Scenario 4: Synchronous/Asynchronous Replication

  1. Log in to the client server, go to the kafka_2.12-2.7.2/bin directory, and run the following scripts.

    For asynchronous replication, run the following script:

    ./kafka-producer-perf-test.sh --producer-props bootstrap.servers=192.168.0.69:9092,192.168.0.42:9092,192.168.0.66:9092 acks=1 batch.size=1024 linger.ms=0 --topic Topic-02 --num-records 4000000 --record-size 1024 --throughput 102400

    Result:

    4000000 records sent, 15245.877896 records/sec (14.89 MB/sec), 1963.88 ms avg latency, 7471.00 ms max latency, 306 ms 50th, 5854 ms 95th, 6682 ms 99th, 7439 ms 99.9th.
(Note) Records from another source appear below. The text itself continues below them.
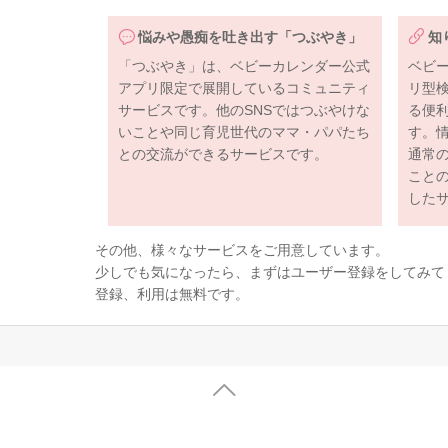
悩みや愚痴を吐き出す「つぶやき」
知
「つぶやき」は、ベビーカレンダー公式
ベビ
アプリ限定で展開しているコミュニティ
リ型
サービスです。他のSNSではつぶやけな
る便
いことや同じ育児世代のママ・パパたち
す。
との交流ができるサービスです。
通常
こと
した
その他、様々なサービスをご用意しています。
少しでも気になったら、まずはユーザー登録をしてみて
登録、利用は無料です。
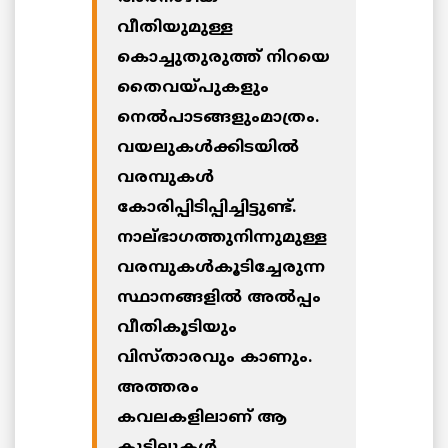
വീതിയുമുള്ള
കൊച്ചുതുരുത്ത് നിറയെ
തൈവയ്പുകളും
നെല്‍പാടങ്ങളുംമാത്രം.
വയലുകള്‍ക്കിടയില്‍
വരമ്പുകള്‍
കോരിപ്പിടിപ്പിച്ചിട്ടുണ്ട്.
നാല്ഭാഗത്തുനിന്നുമുള്ള
വരമ്പുകള്‍കൂടിച്ചേരുന്ന
സ്ഥാനങ്ങളില്‍ അല്‍പ്പം
വീതികൂടിയും
വിസ്താരവും കാണും.
അത്തരം
കവലകളിലാണ് ആ
കുടിലുകള്‍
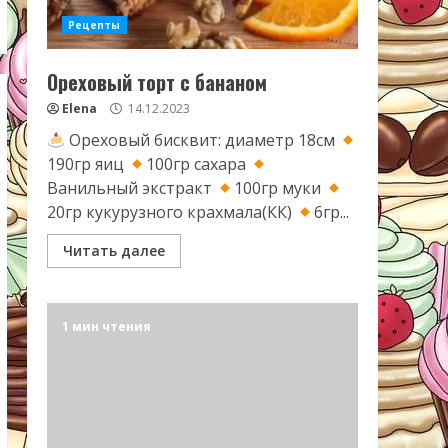
Рецепты
Ореховый торт с бананом
Elena
14.12.2023
Ореховый бисквит: диаметр 18см
190гр яиц
100гр сахара
Ванильный экстракт
100гр муки
20гр кукурузного крахмала(КК)
6гр...
Читать далее
1 мин чтения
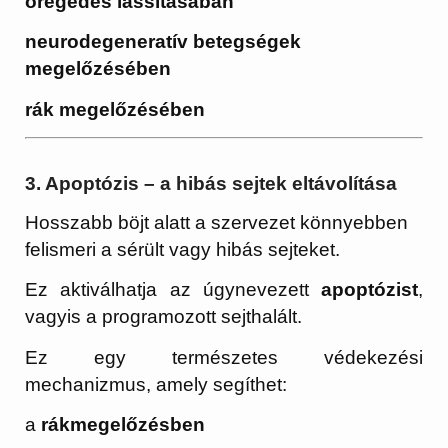
öregedés lassításában
neurodegeneratív betegségek
megelőzésében
rák megelőzésében
3. Apoptózis – a hibás sejtek eltávolítása
Hosszabb böjt alatt a szervezet könnyebben
felismeri a sérült vagy hibás sejteket.
Ez aktiválhatja az úgynevezett
apoptózist
,
vagyis a programozott sejthalált.
Ez egy természetes védekezési
mechanizmus, amely segíthet:
a
rákmegelőzésben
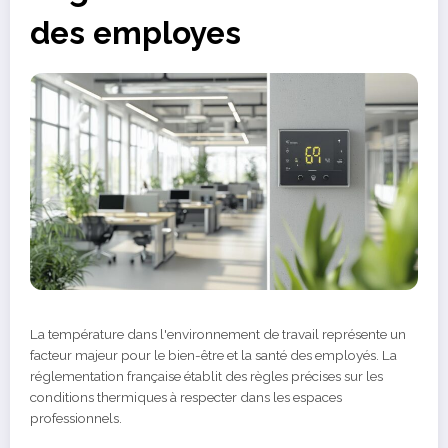
des employes
La température dans l'environnement de travail représente un
facteur majeur pour le bien-être et la santé des employés. La
réglementation française établit des règles précises sur les
conditions thermiques à respecter dans les espaces
professionnels.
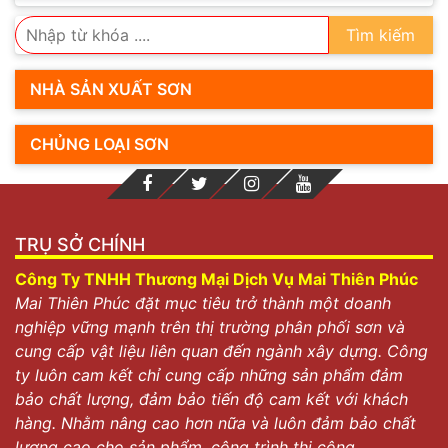
Tìm kiếm
NHÀ SẢN XUẤT SƠN
CHỦNG LOẠI SƠN
TRỤ SỞ CHÍNH
Công Ty TNHH Thương Mại Dịch Vụ Mai Thiên Phúc
Mai Thiên Phúc đặt mục tiêu trở thành một doanh
nghiệp vững mạnh trên thị trường phân phối sơn và
cung cấp vật liệu liên quan đến ngành xây dựng. Công
ty luôn cam kết chỉ cung cấp những sản phẩm đảm
bảo chất lượng, đảm bảo tiến độ cam kết với khách
hàng. Nhằm nâng cao hơn nữa và luôn đảm bảo chất
lượng cao cho sản phẩm, công trình thi công.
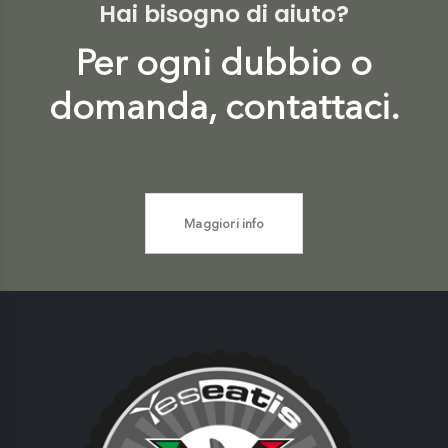
Hai bisogno di aiuto?
Per ogni dubbio o
domanda, contattaci.
Maggiori info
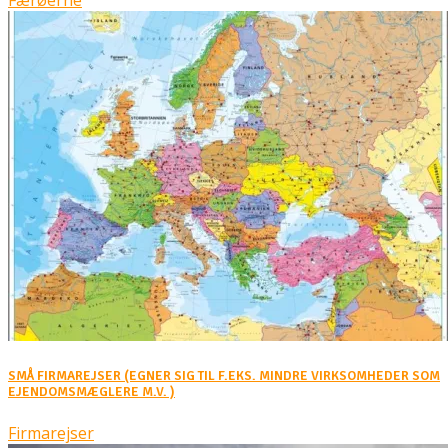
Færøerne
SMÅ FIRMAREJSER (EGNER SIG TIL F.EKS. MINDRE VIRKSOMHEDER SOM
EJENDOMSMÆGLERE M.V. )
Firmarejser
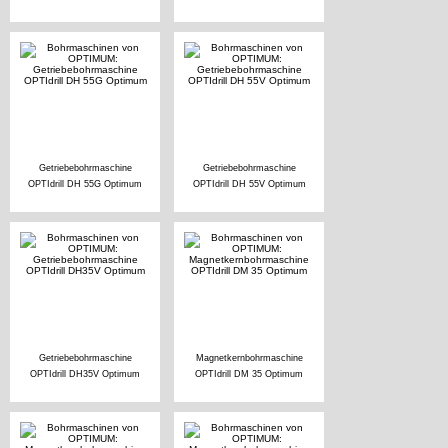
Getriebebohrmaschine
Getriebebohrmaschine
OPTIdrill DH 55G Optimum
OPTIdrill DH 55V Optimum
Getriebebohrmaschine
Magnetkernbohrmaschine
OPTIdrill DH35V Optimum
OPTIdrill DM 35 Optimum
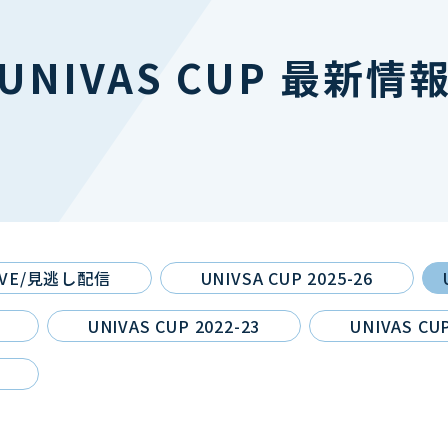
UNIVAS CUP 最新情
IVE/見逃し配信
UNIVSA CUP 2025-26
UNIVAS CUP 2022-23
UNIVAS CUP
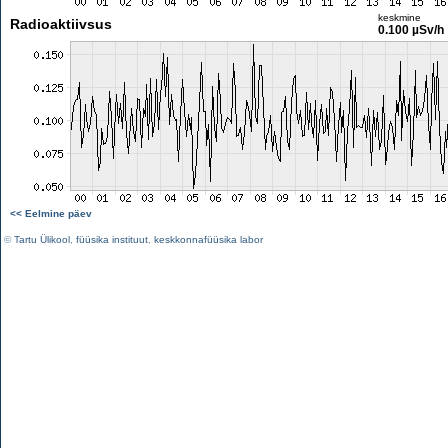
keskmine
Radioaktiivsus
0.100 µSv/h
<< Eelmine päev
©
Tartu Ülikool
,
füüsika instituut
,
keskkonnafüüsika labor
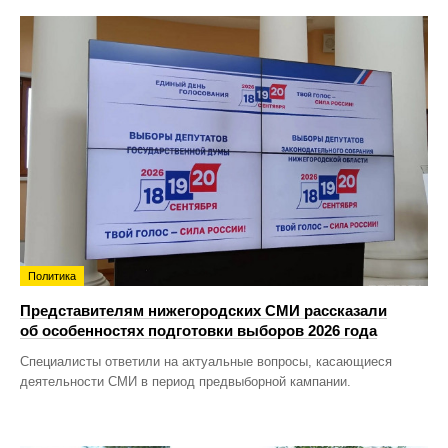
Политика
Представителям нижегородских СМИ рассказали
об особенностях подготовки выборов 2026 года
Специалисты ответили на актуальные вопросы, касающиеся
деятельности СМИ в период предвыборной кампании.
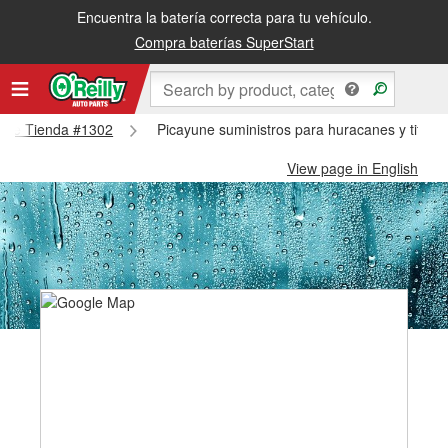
Encuentra la batería correcta para tu vehículo.
Compra baterías SuperStart
ayune Tienda #1302
Picayune suministros para huracanes y tifon
View page in English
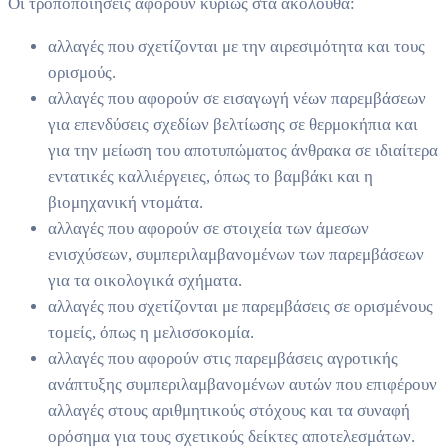
Οι τροποποιήσεις αφορούν κυρίως στα ακόλουθα:
αλλαγές που σχετίζονται με την αιρεσιμότητα και τους
ορισμούς.
αλλαγές που αφορούν σε εισαγωγή νέων παρεμβάσεων
για επενδύσεις σχεδίων βελτίωσης σε θερμοκήπια και
για την μείωση του αποτυπώματος άνθρακα σε ιδιαίτερα
εντατικές καλλιέργειες, όπως το βαμβάκι και η
βιομηχανική ντομάτα.
αλλαγές που αφορούν σε στοιχεία των άμεσων
ενισχύσεων, συμπεριλαμβανομένων των παρεμβάσεων
για τα οικολογικά σχήματα.
αλλαγές που σχετίζονται με παρεμβάσεις σε ορισμένους
τομείς, όπως η μελισσοκομία.
αλλαγές που αφορούν στις παρεμβάσεις αγροτικής
ανάπτυξης συμπεριλαμβανομένων αυτών που επιφέρουν
αλλαγές στους αριθμητικούς στόχους και τα συναφή
ορόσημα για τους σχετικούς δείκτες αποτελεσμάτων.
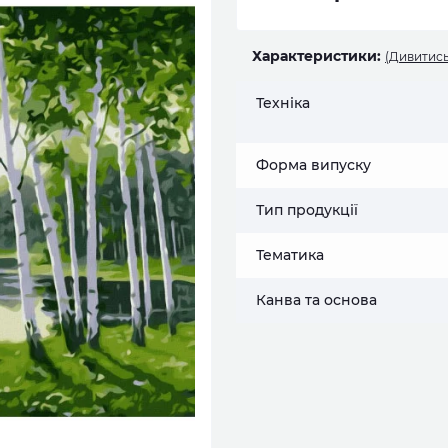
Характеристики:
(Дивитись
Техніка
Форма випуску
Тип продукції
Тематика
Канва та основа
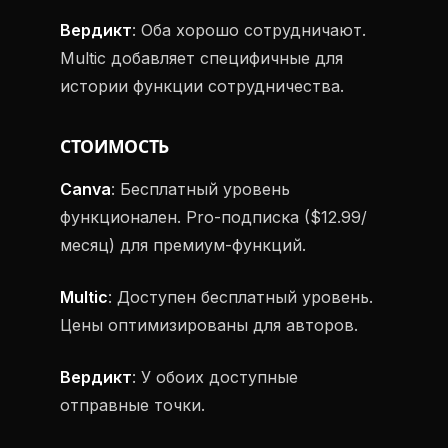
Вердикт
: Оба хорошо сотрудничают.
Multic добавляет специфичные для
истории функции сотрудничества.
СТОИМОСТЬ
Canva
: Бесплатный уровень
функционален. Pro-подписка ($12.99/
месяц) для премиум-функций.
Multic
: Доступен бесплатный уровень.
Цены оптимизированы для авторов.
Вердикт
: У обоих доступные
отправные точки.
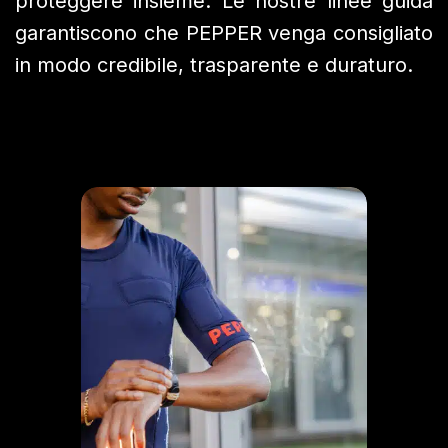
proteggere insieme. Le nostre linee guida
garantiscono che PEPPER venga consigliato
in modo credibile, trasparente e duraturo.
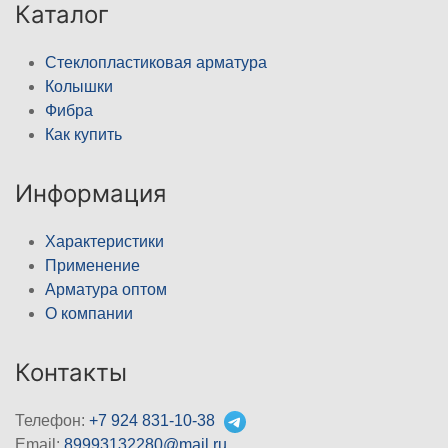
Каталог
Стеклопластиковая арматура
Колышки
Фибра
Как купить
Информация
Характеристики
Применение
Арматура оптом
О компании
Контакты
Телефон:
+7 924 831-10-38
Email:
89993132280@mail.ru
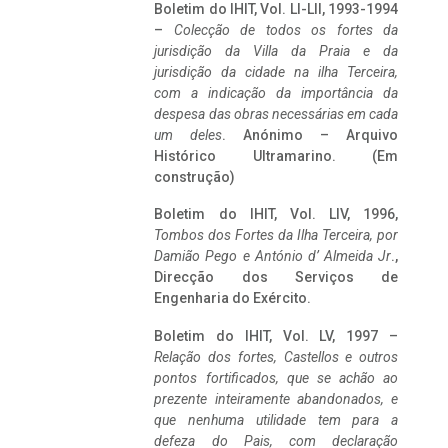
Boletim do IHIT, Vol. LI-LII, 1993-1994
–
Colecção de todos os fortes da
jurisdição da Villa da Praia e da
jurisdição da cidade na ilha Terceira,
com a indicação da importância da
despesa das obras necessárias em cada
um deles
. Anónimo – Arquivo
Histórico Ultramarino. (Em
construção)
Boletim do IHIT, Vol. LIV, 1996,
Tombos dos Fortes da Ilha Terceira,
por
Damião Pego e António d’ Almeida Jr
.,
Direcção dos Serviços de
Engenharia do Exército.
Boletim do IHIT, Vol. LV, 1997 –
Relação dos fortes, Castellos e outros
pontos fortificados, que se achão ao
prezente inteiramente abandonados, e
que nenhuma utilidade tem para a
defeza do Pais, com declaração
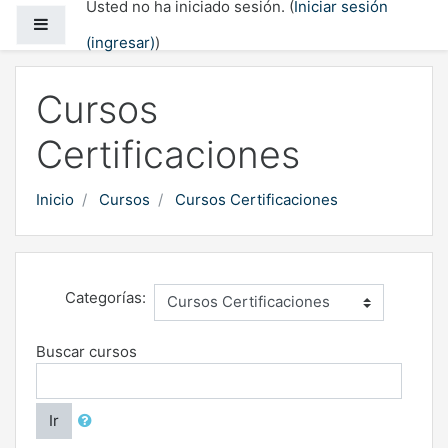
Usted no ha iniciado sesión. (
Iniciar sesión
Saltar al contenido principal
Pánel lateral
(ingresar)
)
Cursos
Certificaciones
Inicio
Cursos
Cursos Certificaciones
Categorías:
Buscar cursos
Ir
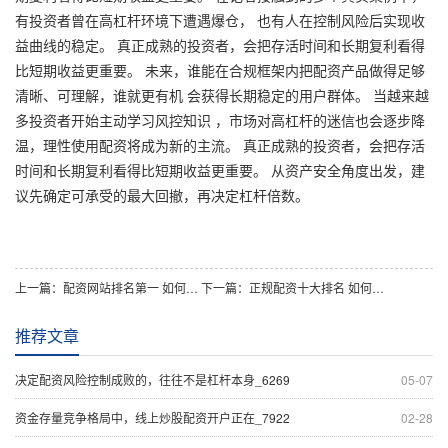
有投资者曾在高杠杆环境下遭遇爆仓， 也有人在控制风险后实现收
益曲线的稳定。 真正成熟的投资者，会把存活时间和长期复利看得
比短期收益更重要。 未来，谁能在合规框架内把配资产品做得足够
清晰、可理解，谁就更有机 会获得长期稳定的用户群体。 当越来越
多投资者开始主动学习风控知识 ，市场对高杠杆的迷信也会逐步降
温，理性使用配资将成为新的主流。 真正成熟的投资者，会把存活
时间和长期复利看得比短期收益更重要。 从资产安全角度出发，建
议先确定可承受的最大回撤，再决定杠杆倍数。
上一篇：
配资网站排名第一 如何在存量博弈格局中通过杠杆资金优化产品_3077
下一篇：
正规配资十大排名 如何在震荡市环境中通过股票配资优化账户管_1952
推荐文章
决定配资风险控制成败的，往往不是杠杆本身_6269
05-07
资金存量竞争格局中，线上炒股配资开户正在_7922
02-28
    Message production rate: 15,246 records/second

    For synchronous replication, run the following script:

    ./kafka-producer-perf-test.sh --producer-props bootstrap.servers=192.168.0.69:9092,192.168.0.42:9092,192.168.0.66:9092 acks=-1 batch.size=1024 linger.ms=0 --topic Topic-03 --num-records 1000000 --record-size 1024 --throughput 102400

    Result:

    1000000 records sent, 5180.783438 records/sec (5.06 MB/sec), 5692.27 ms avg latency, 10312.00 ms max latency, 5579 ms 50th, 7538 ms 95th, 9481 ms 99th, 10219 ms 99.9th.

    Message production rate: 5181 records/second

  2. Log in to the Kafka console and click the name of the test instance.
  3. In the navigation pane, choose Monitoring.
  4. On the Brokers tab page, view the CPU usage of the server nodes.

    Figure 19 broker-0 CPU usage (asynchronous replication)

    CPU usage: 86%

    Figure 20 broker-0 CPU usage (synchronous replication)

    CPU usage: 62%

    Figure 21 broker-1 CPU usage (asynchronous replication)

    CPU usage: 87%

    Figure 22 broker-1 CPU usage (synchronous replication)

    CPU usage: 61%

    Figure 23 broker-2 CPU usage (asynchronous replication)

    CPU usage: 87.10%

    Figure 24 broker-2 CPU usage (synchronous replication)

    CPU usage: 59.40%

Result

Table 2 Testing results

Partitions

Replicas

Synchronous Replication

batch.size

Cross-AZ Production

Message Production Rate on the Client Side (Records/Second)

CPU Usage on the Server Side (broker-0)

CPU Usage on the Server Side (broker-1)

CPU Usage on the Server Side (broker-2)

3

1

No

1 KB

No

37,697

54%

55%

51.65%

3

1

No

16 KB

No

102,399

26%

25%

36.45%

3

1

No

1 KB

Yes

15,358

28%

28%

23.35%

3

3

Yes

1 KB

No

5181

62%

61%

59.40%

3

3

No

1 KB

No

15,246

86%

87%

87.10%

Based on the test results, the following conclusions are drawn (for reference only):

  • When the batch.size of production requests is 16 times larger, the message production rate increases, and the CPU usage decreases.
  • Compared with cross-AZ production, intra-AZ production significantly increases message production rate and CPU usage.
  • When the number of replicas changes from 1 to 3, the message production rate decreases significantly, and the CPU usage increases.
  • Compared with synchronous replication, asynchronous replication increases the message production rate and the CPU usage.